Serenity 1.0.47 is out, with a host of improvements and bug fixes. Major items include:
- Serenity will now automatically detect Cucumber and JBehave requirements directory structures and group the tests according. For Cucumber, feature files are considered to be the lowest level, and directories containing these features will be mapped to capabilities. For JBehave, story files are the lowest level, and produce stories. Directories that contain story files will be mapped to features. Directories above this level will be mapped to capabilities.
- Added a new containsElements() convenience method to the PageObject class.
- Added a hasClass() method to the WebElementFacade class, to test whether an element has a particular CSS class.
- Display the stack trace for failing tests in the test reports.
- Experimental support for JUnit reports – JUnit-compatible XML reports (usable directly by CI servers like Jenkins) are now generated in the target/site/serenity directory, with the prefix SERENITY-JUNIT.

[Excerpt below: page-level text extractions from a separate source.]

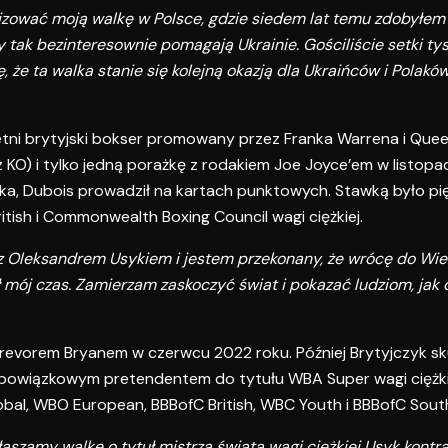
nizować moją walkę w Polsce, gdzie siedem lat temu zdobyłem
 tak bezinteresownie pomagają Ukrainie. Gościliście setki ty
e ta walka stanie się kolejną okazją dla Ukraińców i Polakó
-letni brytyjski bokser promowany przez Franka Warrena i Que
 KO) i tylko jedną porażkę z rodakiem Joe Joyce’em w listopa
oka, Dubois prowadził na kartach punktowych. Stawką było p
itish i Commonwealth Boxing Council wagi ciężkiej.
z Oleksandrem Usykiem i jestem przekonany, że wrócę do Wielk
dł mój czas. Zamierzam zaskoczyć świat i pokazać ludziom, ja
revorem Bryanem w czerwcu 2022 roku. Później Brytyjczyk sk
 obowiązkowym pretendentem do tytułu WBA Super wagi ciężki
obal, WBO European, BBBofC British, WBC Youth i BBBofC Sout
ogłaszamy walkę o tytuł mistrza świata wagi ciężkiej Usyk kontr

- Added support for Cucumber feature files written in non-English language when generating the requirements reports.
- You can access properties from the Sereniy properties file in a JUnit test simply by declaring a member variable of type `EnvironmentVariables`.
- Fixed a bug causing screenshots to fail to be recorded in some circumstances.
- Fixed a bug where tests hung if an invalid selector was used.
- Many other smaller bug fixes and performance improvements.
The Maven archetypes have also been updated. This new version should be completely backward compatible with previous (recent) versions of Serenity, so take it for a spin and let us know what you think!